If the point P `(-1,2)` divides the line segment joining A (2,5) and B in the ratio `3 : 4` , find the co-ordinate of B .

To find the coordinates of point B given that point P divides the line segment joining A and B in the ratio 3:4, we will use the section formula. ### Step-by-Step Solution: 1. **Identify the given points and ratio**: - Point A = (2, 5) - Point P = (-1, 2) - Let the coordinates of point B be (x, y). - The ratio in which P divides AB = 3:4. 2. **Use the section formula for the x-coordinate**: The section formula states that if a point P divides the line segment joining points A(x1, y1) and B(x2, y2) in the ratio m:n, then the coordinates of P are given by: \[ P_x = \frac{m \cdot x_2 + n \cdot x_1}{m + n} \] Here, \(m = 3\), \(n = 4\), \(x_1 = 2\), and \(P_x = -1\). Plugging in the values: \[ -1 = \frac{3x + 4 \cdot 2}{3 + 4} \] \[ -1 = \frac{3x + 8}{7} \] 3. **Cross-multiply to solve for x**: \[ -7 = 3x + 8 \] \[ 3x = -7 - 8 \] \[ 3x = -15 \] \[ x = -5 \] 4. **Use the section formula for the y-coordinate**: Similarly, for the y-coordinate: \[ P_y = \frac{m \cdot y_2 + n \cdot y_1}{m + n} \] Here, \(y_1 = 5\), \(y_2 = y\), and \(P_y = 2\).
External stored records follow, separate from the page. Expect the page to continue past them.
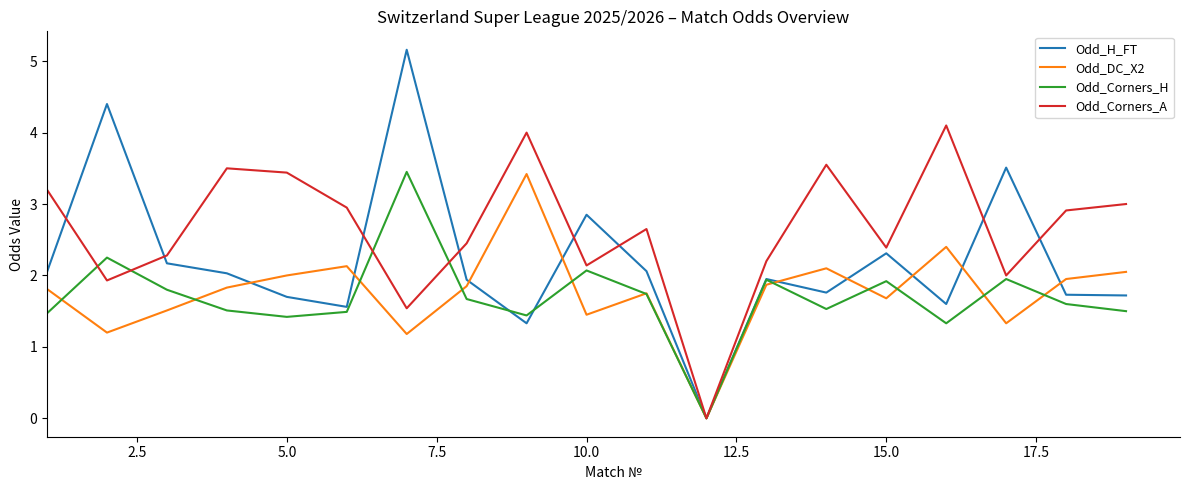

Which series has the largest total across all categories?

Odd_Corners_A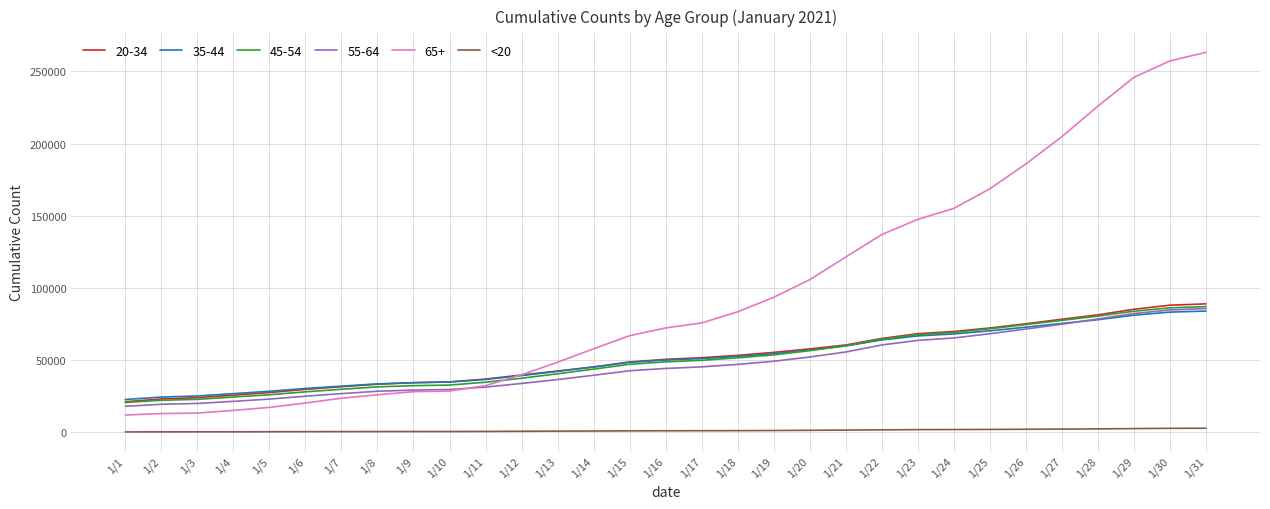

Is the value of 20-34 at 1/14 greater than the value of 55-64 at 1/4?

Yes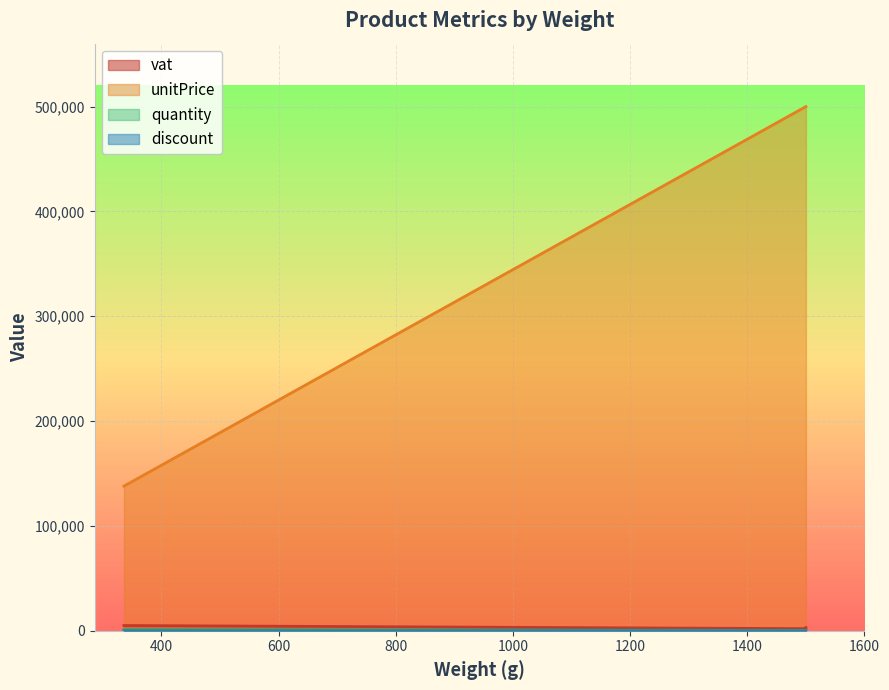

At 1500, list the series in order from largest to smallest.

unitPrice, vat, quantity, discount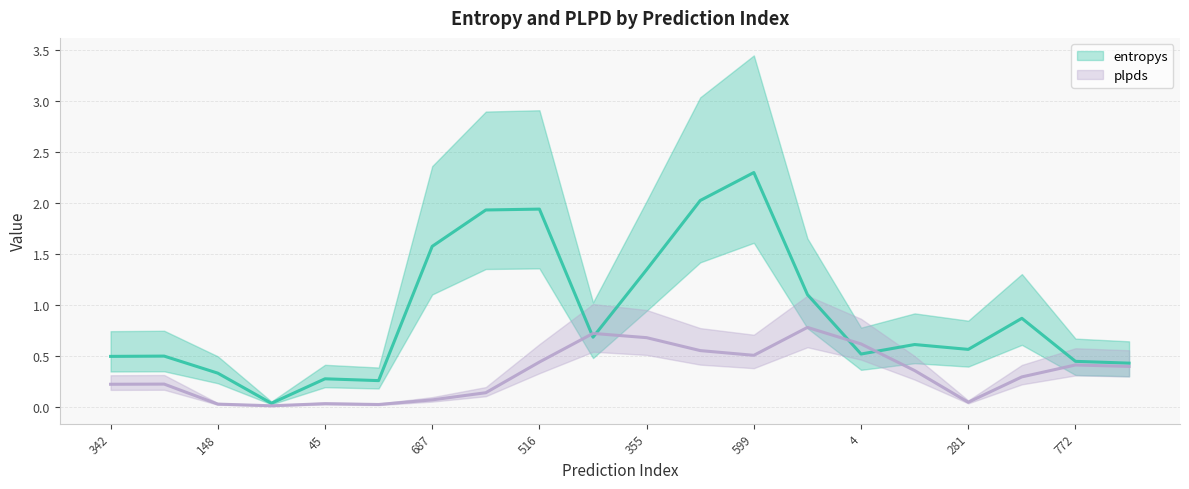

True or false: plpds and entropys intersect in this chart.

True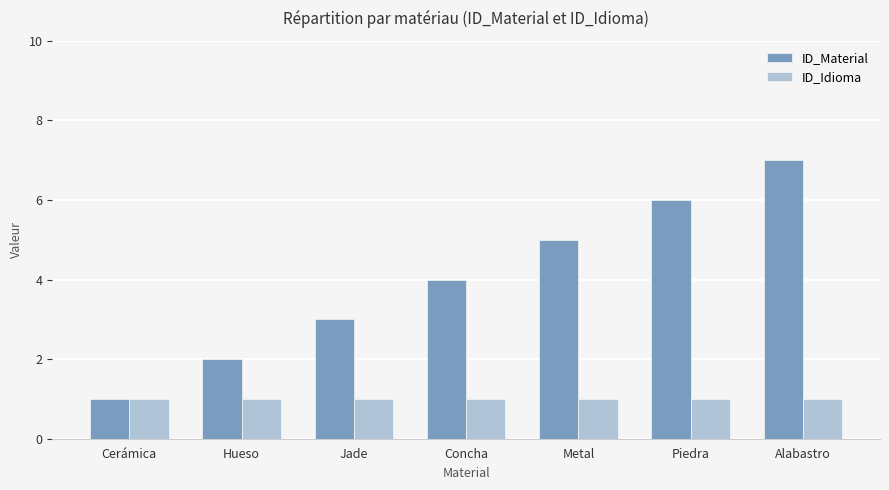

Is it true that ID_Idioma equals 1 at Concha?

True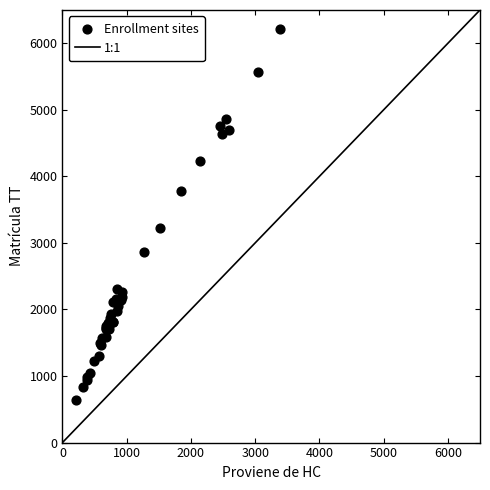

What Y value in the scatter plot is closest to 3426?

3222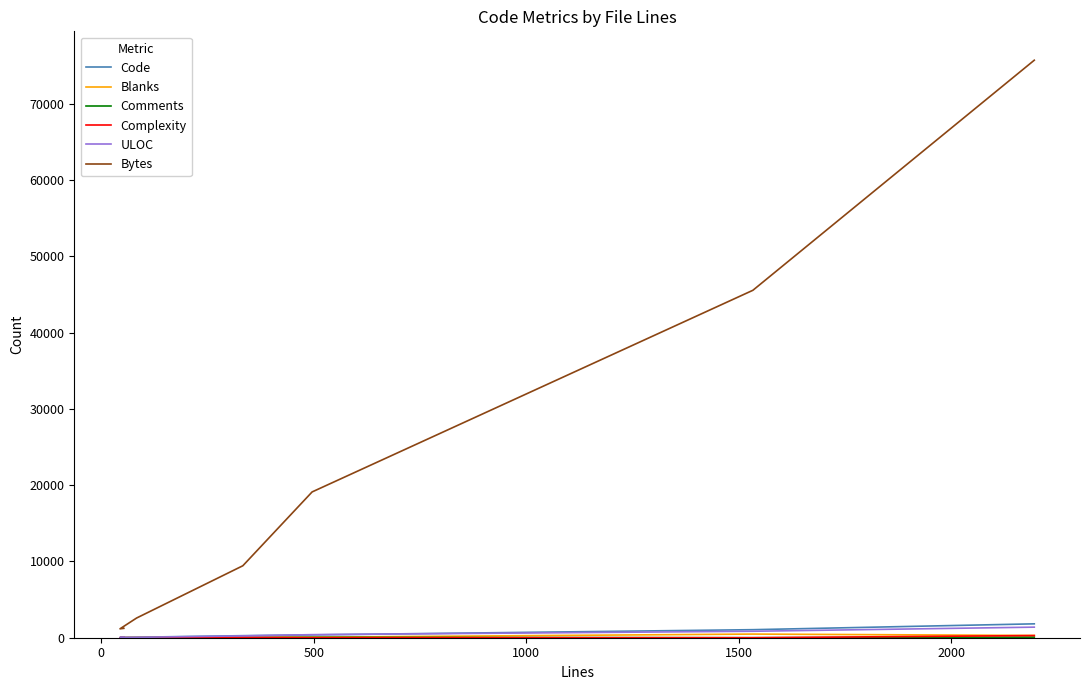

What is the average value of the Blanks series?

132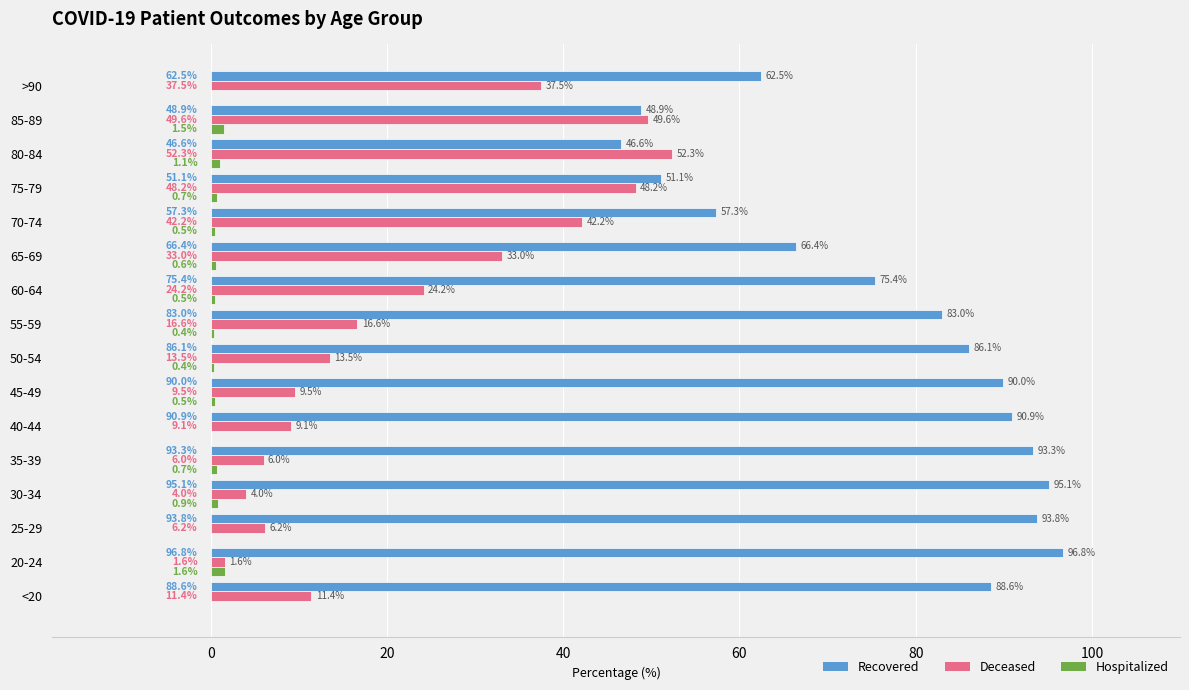

What is the total value across all series at <20?

100.0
Plugging in the values: \[ 2 = \frac{3y + 4 \cdot 5}{3 + 4} \] \[ 2 = \frac{3y + 20}{7} \] 5. **Cross-multiply to solve for y**: \[ 14 = 3y + 20 \] \[ 3y = 14 - 20 \] \[ 3y = -6 \] \[ y = -2 \] 6. **Conclusion**: The coordinates of point B are \((-5, -2)\). ### Final Answer: The coordinates of point B are \((-5, -2)\).